Phone companies survive by not calling themselves phone companies
Back in the days of one local telephone company, one type of service and maybe one style of phone, what happened to companies like Pacific Northwest Bell or General Telephone & Electronics was big news.
But when the successors to these legacy landline telephone companies in Washington state were sold in the space of a year recently, the biggest concern on the minds of many was what would be the name of the stadium where the Seattle Seahawks and Sounders FC played.
That such significant news about once significant companies got so little attention is reflective of what’s been happening in what we used to quaintly think of as the telephone business. These days, everyone’s a telephone company, if by “telephone company” you mean connecting the voices of two people not within shouting distance of one another. Mobile phone and device service providers are phone companies. Cable-TV companies that offer voice service over their networks are phone companies. Skype, a recent Microsoft acquisition that uses the internet to connect people, is a phone company.

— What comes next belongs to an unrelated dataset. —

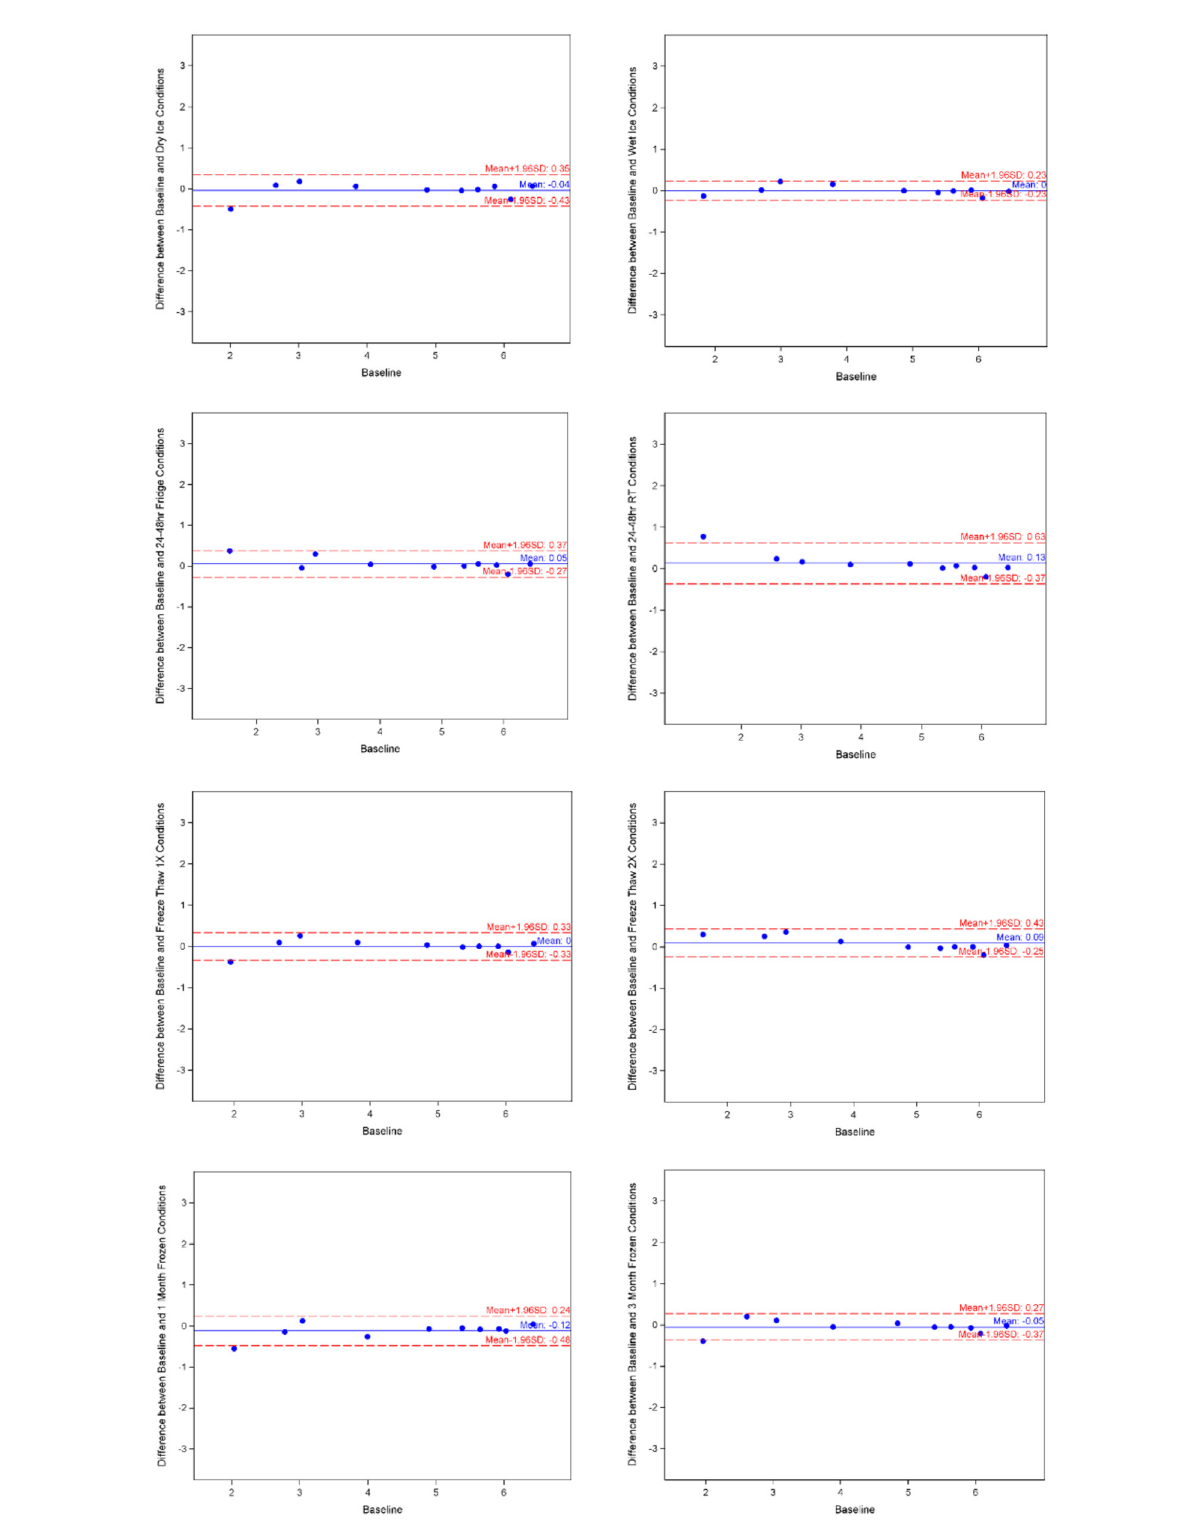
FIGURE5 MCP-1 Bland-Altman charts by experimental condition. Image made with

But as defined by regulation and the idea that conversations are carried over copper wire, those aren’t telephone companies—which is a problem for old-style telcos that are seeing their traditional customer and service base eroded by the alternatives. In 2000, Qwest Communications had a total of 3 million residential and business lines in Washington. Less than a decade later, that number had dropped to 1.3 million lines.

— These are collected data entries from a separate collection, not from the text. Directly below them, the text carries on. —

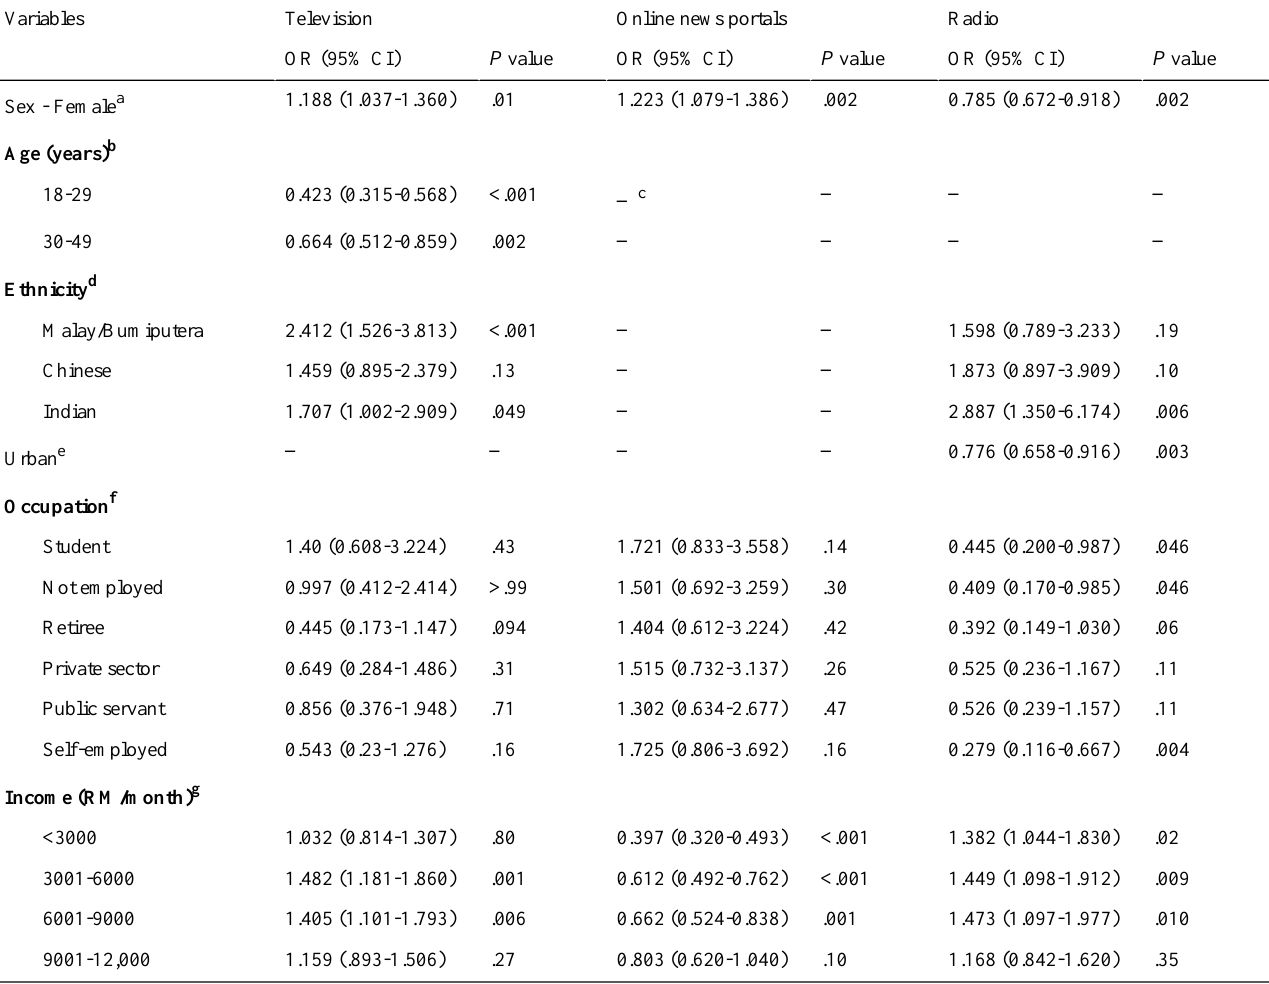
Table 2. Factors related to the use of COVID-19 mass media information sources.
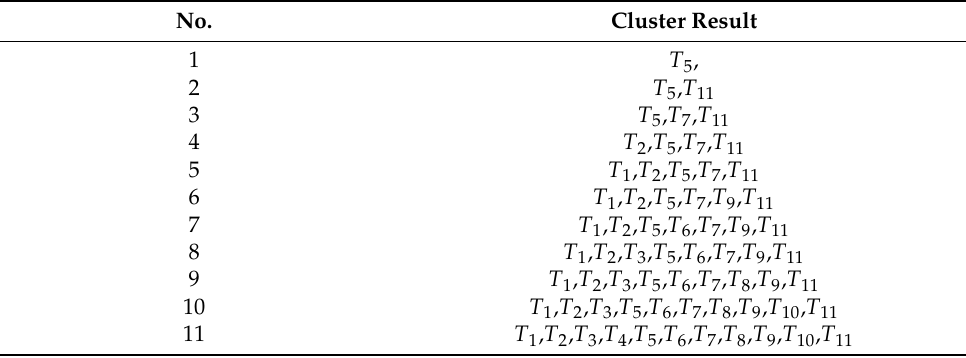
Table 5. The combination of the representative variables in each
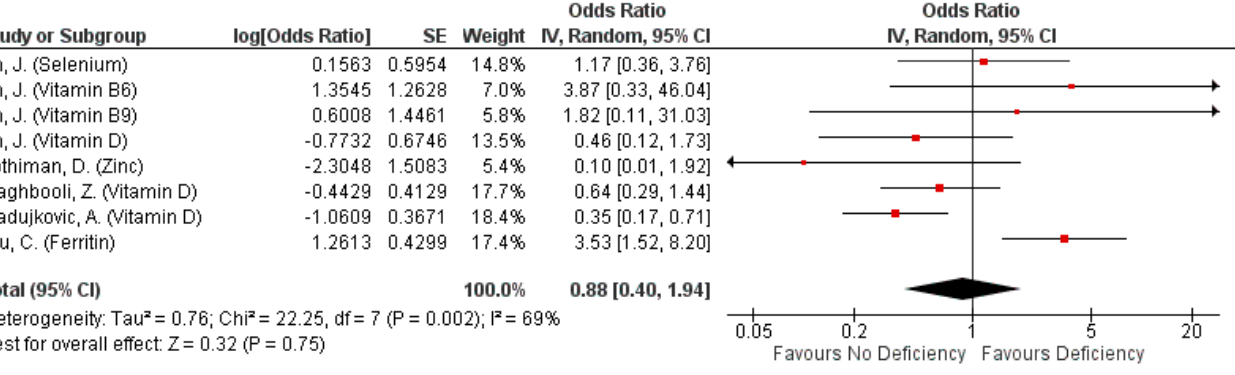
compared to those deficient in any micronutrient singly.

So what are CenturyLink Inc., the Louisiana company that bought Qwest last year, and Frontier Communications, the Connecticut company that acquired Verizon Communications’ local phone business in 2010, doing to make themselves, and the services they offer, relevant?
One thing they’re not doing is calling themselves phone companies.
“Our mission at CenturyLink is to be the premier provider of broadband services,” says Brian Stading, CenturyLink’s executive vice president for Washington, Oregon and Idaho. Frontier, adds Maggie Wilderotter, chair and CEO, is being transformed from a telephone company operating largely in small-town and rural markets to a “communication services company” that offers voice, video and data services.
CenturyLink and Frontier will still sell you landline telephone service if that’s what you want, and for all the talk of no one having a wired telephone anymore there are still plenty of people who not only have one but also prefer it. “My wife will not talk to me cell phone to cell phone if she’s at home,” says Stading.